唐突ですが、占いの上達の秘訣の一つをお教えしましょう。
それは「卦側(情報を伝える側)の都合も考えよ」です。
それでは占例を見ていきましょう。
占例 211
占日 辰年寅月庚寅日(空亡ー午未)
占的 主人遠国に赴き、久しく音信なく其の在る所を知らず。その安否を占う。
用神は主人(夫ではない)なので、父母を用神としています。
父母未土は月日に剋されて空亡で真空で凶です。
なのに、二ヶ月後の辰月に帰ってきて、三年を過ぎた未年に病没したとのことです。
これは、かなり難しい卦ですね。
弱くて空亡なのに、なぜ帰ってきたのか?なぜ未年に亡くなったのか?
というのが問題です。
占いには、
遠くを占えば近くが応じ、近くを占えば遠くが応じる
という性質があります。
今回の場合は主人が帰ってくるかどうかを占ったわけですが、これが近くのことになります。
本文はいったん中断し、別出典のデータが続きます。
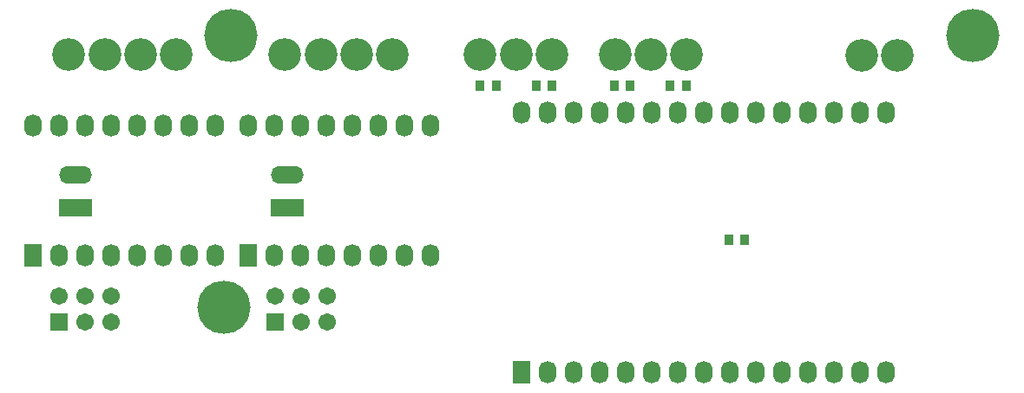
<source format=gts>
G04*
G04 #@! TF.GenerationSoftware,Altium Limited,Altium Designer,21.6.4 (81)*
G04*
G04 Layer_Color=8388736*
%FSLAX25Y25*%
%MOIN*%
G70*
G04*
G04 #@! TF.SameCoordinates,8F06FCA1-7B37-4D9B-8994-51CA7996DF63*
G04*
G04*
G04 #@! TF.FilePolarity,Negative*
G04*
G01*
G75*
%ADD16R,0.03556X0.04343*%
%ADD17O,0.06706X0.08674*%
%ADD18R,0.06706X0.08674*%
%ADD19C,0.12611*%
%ADD20C,0.20485*%
%ADD21C,0.06706*%
%ADD22R,0.06706X0.06706*%
%ADD23O,0.12611X0.06706*%
%ADD24R,0.12611X0.06706*%
D16*
X89610Y98500D02*
D03*
X83390D02*
D03*
X9390Y158000D02*
D03*
X15610D02*
D03*
X-12110D02*
D03*
X-5890D02*
D03*
X45610D02*
D03*
X39390D02*
D03*
X67110D02*
D03*
X60890D02*
D03*
D17*
X3961Y147499D02*
D03*
X13961D02*
D03*
X23961D02*
D03*
X33961D02*
D03*
X43961D02*
D03*
X53961D02*
D03*
X63961D02*
D03*
X73961D02*
D03*
X83961D02*
D03*
X93961D02*
D03*
X103961D02*
D03*
X113961D02*
D03*
X123961D02*
D03*
X133961D02*
D03*
X143961D02*
D03*
Y47499D02*
D03*
X133961D02*
D03*
X123961D02*
D03*
X113961D02*
D03*
X103961D02*
D03*
X93961D02*
D03*
X83961D02*
D03*
X73961D02*
D03*
X63961D02*
D03*
X53961D02*
D03*
X43961D02*
D03*
X33961D02*
D03*
X23961D02*
D03*
X13961D02*
D03*
X-113789Y142500D02*
D03*
X-183789D02*
D03*
X-173789D02*
D03*
X-163789D02*
D03*
X-153789D02*
D03*
X-143789D02*
D03*
X-133789D02*
D03*
X-123789D02*
D03*
X-113789Y92500D02*
D03*
X-123789D02*
D03*
X-133789D02*
D03*
X-143789D02*
D03*
X-153789D02*
D03*
X-163789D02*
D03*
X-173789D02*
D03*
X-31039Y142500D02*
D03*
X-101039D02*
D03*
X-91039D02*
D03*
X-81039D02*
D03*
X-71039D02*
D03*
X-61039D02*
D03*
X-51039D02*
D03*
X-41039D02*
D03*
X-31039Y92500D02*
D03*
X-41039D02*
D03*
X-51039D02*
D03*
X-61039D02*
D03*
X-71039D02*
D03*
X-81039D02*
D03*
X-91039D02*
D03*
D18*
X3961Y47499D02*
D03*
X-183789Y92500D02*
D03*
X-101039D02*
D03*
D19*
X-142500Y170000D02*
D03*
X-170059D02*
D03*
X-156280D02*
D03*
X-128720D02*
D03*
X-87089D02*
D03*
X-45750D02*
D03*
X-59530D02*
D03*
X-73309D02*
D03*
X134500Y169500D02*
D03*
X148280D02*
D03*
X15500Y170000D02*
D03*
X1720D02*
D03*
X-12059D02*
D03*
X67279D02*
D03*
X53500D02*
D03*
X39720D02*
D03*
D20*
X-108000Y177165D02*
D03*
X177165D02*
D03*
X-110500Y72500D02*
D03*
D21*
X-70894Y77000D02*
D03*
Y67000D02*
D03*
X-80894Y77000D02*
D03*
Y67000D02*
D03*
X-90894Y77000D02*
D03*
X-154000D02*
D03*
Y67000D02*
D03*
X-164000Y77000D02*
D03*
Y67000D02*
D03*
X-174000Y77000D02*
D03*
D22*
X-90894Y67000D02*
D03*
X-174000D02*
D03*
D23*
X-86144Y123500D02*
D03*
X-167644D02*
D03*
D24*
X-86144Y110902D02*
D03*
X-167644D02*
D03*
M02*

</source>
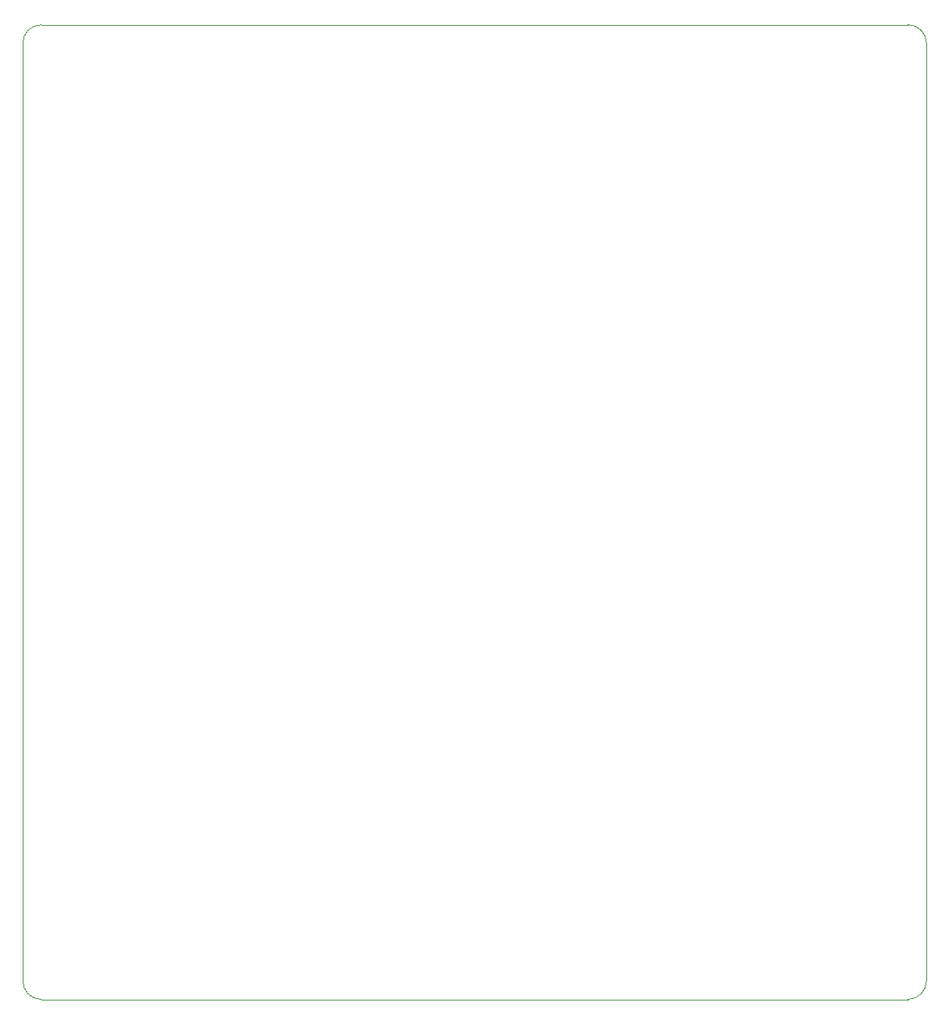
<source format=gbr>
%TF.GenerationSoftware,KiCad,Pcbnew,8.0.2-1*%
%TF.CreationDate,2024-07-11T16:18:04-04:00*%
%TF.ProjectId,stairs light strip,73746169-7273-4206-9c69-676874207374,rev?*%
%TF.SameCoordinates,Original*%
%TF.FileFunction,Profile,NP*%
%FSLAX46Y46*%
G04 Gerber Fmt 4.6, Leading zero omitted, Abs format (unit mm)*
G04 Created by KiCad (PCBNEW 8.0.2-1) date 2024-07-11 16:18:04*
%MOMM*%
%LPD*%
G01*
G04 APERTURE LIST*
%TA.AperFunction,Profile*%
%ADD10C,0.050000*%
%TD*%
G04 APERTURE END LIST*
D10*
X153953398Y-38100000D02*
X247743398Y-38100000D01*
X249743398Y-141510000D02*
G75*
G02*
X247743398Y-143509998I-1999998J0D01*
G01*
X151953398Y-40100000D02*
G75*
G02*
X153953398Y-38099998I2000002J0D01*
G01*
X153953398Y-143510000D02*
G75*
G02*
X151953400Y-141510000I2J2000000D01*
G01*
X247743398Y-143510000D02*
X153953398Y-143510000D01*
X151953398Y-141510000D02*
X151953398Y-40100000D01*
X249743398Y-40100000D02*
X249743398Y-141510000D01*
X247743398Y-38100000D02*
G75*
G02*
X249743400Y-40100000I2J-2000000D01*
G01*
M02*

</source>
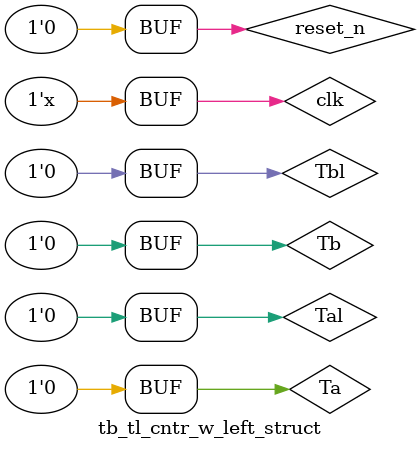
<source format=v>
`timescale 1ns/100ps

module tb_tl_cntr_w_left_struct;//testbench module name is tb_tl_cntr_w_left_struct
   
   reg clk,reset_n,Ta,Tb,Tal,Tbl;      // 1bit reg
   wire [1:0]La,Lb;            //2 bit  wire
   
   tl_cntr_w_left_struct test_tl_cntr_w_left_struct(clk,reset_n,Ta,Tb,Tal,Tbl,La,Lb);      //test module, use tb_tl_cntr_w_left_struct
   
   //make clock
   always begin
		#10; clk=~clk;
   end
   
   initial begin // start verification
      // reset_n is 0, and init all inputs
      clk=0; reset_n=0; Ta=0; Tb=0; Tal=0; Tbl=0;
      
      // reset_n is 1
      #20; reset_n=1;
      #20; Ta=1; //s0
      #20; Ta=0; Tal=1; //s1
      #20; Tal=0; Tb=1;// s2
      #20; Tb=0; Tbl=1;
      #20; Tbl=0;
      
      //reset_n is 0
      #30; reset_n=0;
      
      end
endmodule
</source>
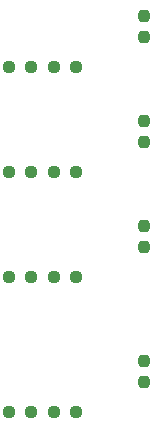
<source format=gbp>
G04 #@! TF.GenerationSoftware,KiCad,Pcbnew,7.0.11-7.0.11~ubuntu20.04.1*
G04 #@! TF.CreationDate,2024-08-22T00:47:31+02:00*
G04 #@! TF.ProjectId,kicad-pmod-semaphore,6b696361-642d-4706-9d6f-642d73656d61,1.0*
G04 #@! TF.SameCoordinates,Original*
G04 #@! TF.FileFunction,Paste,Bot*
G04 #@! TF.FilePolarity,Positive*
%FSLAX46Y46*%
G04 Gerber Fmt 4.6, Leading zero omitted, Abs format (unit mm)*
G04 Created by KiCad (PCBNEW 7.0.11-7.0.11~ubuntu20.04.1) date 2024-08-22 00:47:31*
%MOMM*%
%LPD*%
G01*
G04 APERTURE LIST*
G04 Aperture macros list*
%AMRoundRect*
0 Rectangle with rounded corners*
0 $1 Rounding radius*
0 $2 $3 $4 $5 $6 $7 $8 $9 X,Y pos of 4 corners*
0 Add a 4 corners polygon primitive as box body*
4,1,4,$2,$3,$4,$5,$6,$7,$8,$9,$2,$3,0*
0 Add four circle primitives for the rounded corners*
1,1,$1+$1,$2,$3*
1,1,$1+$1,$4,$5*
1,1,$1+$1,$6,$7*
1,1,$1+$1,$8,$9*
0 Add four rect primitives between the rounded corners*
20,1,$1+$1,$2,$3,$4,$5,0*
20,1,$1+$1,$4,$5,$6,$7,0*
20,1,$1+$1,$6,$7,$8,$9,0*
20,1,$1+$1,$8,$9,$2,$3,0*%
G04 Aperture macros list end*
%ADD10RoundRect,0.237500X-0.237500X0.250000X-0.237500X-0.250000X0.237500X-0.250000X0.237500X0.250000X0*%
%ADD11RoundRect,0.237500X0.250000X0.237500X-0.250000X0.237500X-0.250000X-0.237500X0.250000X-0.237500X0*%
G04 APERTURE END LIST*
D10*
X125730000Y-83900000D03*
X125730000Y-85725000D03*
X125730000Y-72470000D03*
X125730000Y-74295000D03*
X125730000Y-63580000D03*
X125730000Y-65405000D03*
X125730000Y-54690000D03*
X125730000Y-56515000D03*
D11*
X116125000Y-88265000D03*
X114300000Y-88265000D03*
X116125000Y-76835000D03*
X114300000Y-76835000D03*
X116125000Y-67945000D03*
X114300000Y-67945000D03*
X116125000Y-59055000D03*
X114300000Y-59055000D03*
X119935000Y-88265000D03*
X118110000Y-88265000D03*
X119935000Y-76835000D03*
X118110000Y-76835000D03*
X119935000Y-67945000D03*
X118110000Y-67945000D03*
X119935000Y-59055000D03*
X118110000Y-59055000D03*
M02*

</source>
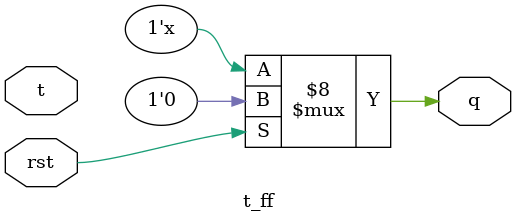
<source format=v>
module t_ff(t, rst, q);

input t;
input rst;

output reg q;

always @(*)
	begin
		if(rst == 1)
			q <= 0;
		else 
			if(t)
				q <= ~q;
			else
				q <= q;
		end
		endmodule

</source>
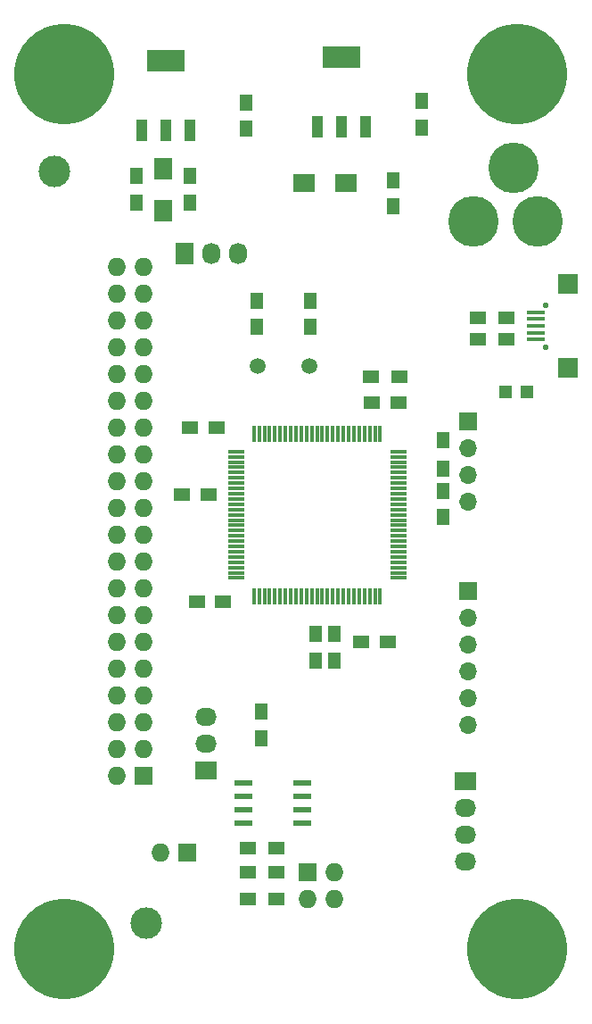
<source format=gbr>
G04 #@! TF.FileFunction,Soldermask,Top*
%FSLAX46Y46*%
G04 Gerber Fmt 4.6, Leading zero omitted, Abs format (unit mm)*
G04 Created by KiCad (PCBNEW (after 2015-mar-04 BZR unknown)-product) date 6/9/2017 2:32:57 PM*
%MOMM*%
G01*
G04 APERTURE LIST*
%ADD10C,0.100000*%
%ADD11R,1.500000X0.300000*%
%ADD12R,0.300000X1.500000*%
%ADD13R,1.500000X1.250000*%
%ADD14R,1.250000X1.500000*%
%ADD15R,1.700000X2.000000*%
%ADD16R,2.000000X1.700000*%
%ADD17R,1.727200X1.727200*%
%ADD18O,1.727200X1.727200*%
%ADD19R,1.727200X2.032000*%
%ADD20O,1.727200X2.032000*%
%ADD21R,2.032000X1.727200*%
%ADD22O,2.032000X1.727200*%
%ADD23R,1.500000X1.300000*%
%ADD24R,1.300000X1.500000*%
%ADD25R,1.651000X0.599440*%
%ADD26C,4.800600*%
%ADD27R,3.657600X2.032000*%
%ADD28R,1.016000X2.032000*%
%ADD29R,1.800000X0.400000*%
%ADD30C,0.550000*%
%ADD31R,1.900000X1.900000*%
%ADD32C,1.501140*%
%ADD33R,1.198880X1.198880*%
%ADD34C,9.525000*%
%ADD35C,3.000000*%
%ADD36R,1.700000X1.700000*%
%ADD37O,1.700000X1.700000*%
G04 APERTURE END LIST*
D10*
D11*
X47705000Y-63785000D03*
X47705000Y-63285000D03*
X47705000Y-62785000D03*
X47705000Y-62285000D03*
X47705000Y-61785000D03*
X47705000Y-61285000D03*
X47705000Y-60785000D03*
X47705000Y-60285000D03*
X47705000Y-59785000D03*
X47705000Y-59285000D03*
X47705000Y-58785000D03*
X47705000Y-58285000D03*
X47705000Y-57785000D03*
X47705000Y-57285000D03*
X47705000Y-56785000D03*
X47705000Y-56285000D03*
X47705000Y-55785000D03*
X47705000Y-55285000D03*
X47705000Y-54785000D03*
X47705000Y-54285000D03*
X47705000Y-53785000D03*
X47705000Y-53285000D03*
X47705000Y-52785000D03*
X47705000Y-52285000D03*
X47705000Y-51785000D03*
D12*
X46005000Y-50085000D03*
X45505000Y-50085000D03*
X45005000Y-50085000D03*
X44505000Y-50085000D03*
X44005000Y-50085000D03*
X43505000Y-50085000D03*
X43005000Y-50085000D03*
X42505000Y-50085000D03*
X42005000Y-50085000D03*
X41505000Y-50085000D03*
X41005000Y-50085000D03*
X40505000Y-50085000D03*
X40005000Y-50085000D03*
X39505000Y-50085000D03*
X39005000Y-50085000D03*
X38505000Y-50085000D03*
X38005000Y-50085000D03*
X37505000Y-50085000D03*
X37005000Y-50085000D03*
X36505000Y-50085000D03*
X36005000Y-50085000D03*
X35505000Y-50085000D03*
X35005000Y-50085000D03*
X34505000Y-50085000D03*
X34005000Y-50085000D03*
D11*
X32305000Y-51785000D03*
X32305000Y-52285000D03*
X32305000Y-52785000D03*
X32305000Y-53285000D03*
X32305000Y-53785000D03*
X32305000Y-54285000D03*
X32305000Y-54785000D03*
X32305000Y-55285000D03*
X32305000Y-55785000D03*
X32305000Y-56285000D03*
X32305000Y-56785000D03*
X32305000Y-57285000D03*
X32305000Y-57785000D03*
X32305000Y-58285000D03*
X32305000Y-58785000D03*
X32305000Y-59285000D03*
X32305000Y-59785000D03*
X32305000Y-60285000D03*
X32305000Y-60785000D03*
X32305000Y-61285000D03*
X32305000Y-61785000D03*
X32305000Y-62285000D03*
X32305000Y-62785000D03*
X32305000Y-63285000D03*
X32305000Y-63785000D03*
D12*
X34005000Y-65485000D03*
X34505000Y-65485000D03*
X35005000Y-65485000D03*
X35505000Y-65485000D03*
X36005000Y-65485000D03*
X36505000Y-65485000D03*
X37005000Y-65485000D03*
X37505000Y-65485000D03*
X38005000Y-65485000D03*
X38505000Y-65485000D03*
X39005000Y-65485000D03*
X39505000Y-65485000D03*
X40005000Y-65485000D03*
X40505000Y-65485000D03*
X41005000Y-65485000D03*
X41505000Y-65485000D03*
X42005000Y-65485000D03*
X42505000Y-65485000D03*
X43005000Y-65485000D03*
X43505000Y-65485000D03*
X44005000Y-65485000D03*
X44505000Y-65485000D03*
X45005000Y-65485000D03*
X45505000Y-65485000D03*
X46005000Y-65485000D03*
D13*
X44216000Y-69850000D03*
X46716000Y-69850000D03*
D14*
X51943000Y-55519000D03*
X51943000Y-58019000D03*
D13*
X31095000Y-66040000D03*
X28595000Y-66040000D03*
X47732000Y-47117000D03*
X45232000Y-47117000D03*
D14*
X34671000Y-78974000D03*
X34671000Y-76474000D03*
D13*
X30460000Y-49530000D03*
X27960000Y-49530000D03*
D14*
X39878000Y-71608000D03*
X39878000Y-69108000D03*
X41656000Y-71608000D03*
X41656000Y-69108000D03*
D13*
X27198000Y-55880000D03*
X29698000Y-55880000D03*
D15*
X25400000Y-28924000D03*
X25400000Y-24924000D03*
D16*
X38767000Y-26289000D03*
X42767000Y-26289000D03*
D17*
X27686000Y-89789000D03*
D18*
X25146000Y-89789000D03*
D19*
X27432000Y-33020000D03*
D20*
X29972000Y-33020000D03*
X32512000Y-33020000D03*
D21*
X29464000Y-82042000D03*
D22*
X29464000Y-79502000D03*
X29464000Y-76962000D03*
D23*
X36148000Y-89408000D03*
X33448000Y-89408000D03*
X36148000Y-91694000D03*
X33448000Y-91694000D03*
X36148000Y-94234000D03*
X33448000Y-94234000D03*
D24*
X51943000Y-53420000D03*
X51943000Y-50720000D03*
D23*
X45132000Y-44704000D03*
X47832000Y-44704000D03*
D25*
X38608000Y-83185000D03*
X33020000Y-83185000D03*
X38608000Y-84455000D03*
X38608000Y-85725000D03*
X38608000Y-86995000D03*
X33020000Y-84455000D03*
X33020000Y-85725000D03*
X33020000Y-86995000D03*
D26*
X60960000Y-29972000D03*
X54864000Y-29972000D03*
X58674000Y-24892000D03*
D27*
X42291000Y-14351000D03*
D28*
X42291000Y-20955000D03*
X44577000Y-20955000D03*
X40005000Y-20955000D03*
D27*
X25654000Y-14732000D03*
D28*
X25654000Y-21336000D03*
X27940000Y-21336000D03*
X23368000Y-21336000D03*
D17*
X23495000Y-82550000D03*
D18*
X20955000Y-82550000D03*
X23495000Y-80010000D03*
X20955000Y-80010000D03*
X23495000Y-77470000D03*
X20955000Y-77470000D03*
X23495000Y-74930000D03*
X20955000Y-74930000D03*
X23495000Y-72390000D03*
X20955000Y-72390000D03*
X23495000Y-69850000D03*
X20955000Y-69850000D03*
X23495000Y-67310000D03*
X20955000Y-67310000D03*
X23495000Y-64770000D03*
X20955000Y-64770000D03*
X23495000Y-62230000D03*
X20955000Y-62230000D03*
X23495000Y-59690000D03*
X20955000Y-59690000D03*
X23495000Y-57150000D03*
X20955000Y-57150000D03*
X23495000Y-54610000D03*
X20955000Y-54610000D03*
X23495000Y-52070000D03*
X20955000Y-52070000D03*
X23495000Y-49530000D03*
X20955000Y-49530000D03*
X23495000Y-46990000D03*
X20955000Y-46990000D03*
X23495000Y-44450000D03*
X20955000Y-44450000D03*
X23495000Y-41910000D03*
X20955000Y-41910000D03*
X23495000Y-39370000D03*
X20955000Y-39370000D03*
X23495000Y-36830000D03*
X20955000Y-36830000D03*
X23495000Y-34290000D03*
X20955000Y-34290000D03*
D14*
X34290000Y-37485000D03*
X34290000Y-39985000D03*
X39370000Y-37485000D03*
X39370000Y-39985000D03*
D29*
X60814000Y-41178000D03*
X60814000Y-40528000D03*
X60814000Y-39878000D03*
X60814000Y-39228000D03*
X60814000Y-38578000D03*
D30*
X61739000Y-41878000D03*
X61739000Y-37878000D03*
D31*
X63839000Y-43828000D03*
X63839000Y-35928000D03*
D23*
X57992000Y-41148000D03*
X55292000Y-41148000D03*
X57992000Y-39116000D03*
X55292000Y-39116000D03*
D32*
X34389060Y-43688000D03*
X39270940Y-43688000D03*
D14*
X49911000Y-21062000D03*
X49911000Y-18562000D03*
X33274000Y-21189000D03*
X33274000Y-18689000D03*
X47244000Y-26055000D03*
X47244000Y-28555000D03*
X27940000Y-25674000D03*
X27940000Y-28174000D03*
X22860000Y-25674000D03*
X22860000Y-28174000D03*
D21*
X54102000Y-83058000D03*
D22*
X54102000Y-85598000D03*
X54102000Y-88138000D03*
X54102000Y-90678000D03*
D17*
X39116000Y-91694000D03*
D18*
X41656000Y-91694000D03*
X39116000Y-94234000D03*
X41656000Y-94234000D03*
D33*
X57878980Y-46101000D03*
X59977020Y-46101000D03*
D34*
X16000000Y-16000000D03*
X59000000Y-16000000D03*
X16000000Y-99000000D03*
X59000000Y-99000000D03*
D35*
X15087600Y-25247600D03*
X23749000Y-96520000D03*
D36*
X54356000Y-48895000D03*
D37*
X54356000Y-51435000D03*
X54356000Y-53975000D03*
X54356000Y-56515000D03*
D36*
X54356000Y-65024000D03*
D37*
X54356000Y-67564000D03*
X54356000Y-70104000D03*
X54356000Y-72644000D03*
X54356000Y-75184000D03*
X54356000Y-77724000D03*
M02*

</source>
主人が未年に亡くなってしまうことが、遠くになります。
どちらかというと、主人の寿命の方が占い的には重要なことですから、それを先に表現したのかもしれません。
ですが、この卦で辰月に帰ってくると判断できないこともないです。
すでに用神の父母未土が世爻にある時点で有利です。
また父母未土が空亡で月日からの剋を避けています。
紛失や尋ね人どうかの占いは、世爻が空亡なら帰って来やすいという古来からのパターンがあります。
なので、これも有利です。
そして辰月に帰って来たことですが、父母が再現していれば墓が応期になる可能性が高くなります。
なぜなら、分散した父母未土のエネルギーが集約するという意味もあるし、墓は動きが止まるという意味もあるし、辰土は六親に直せば父母の意味にもなりますから。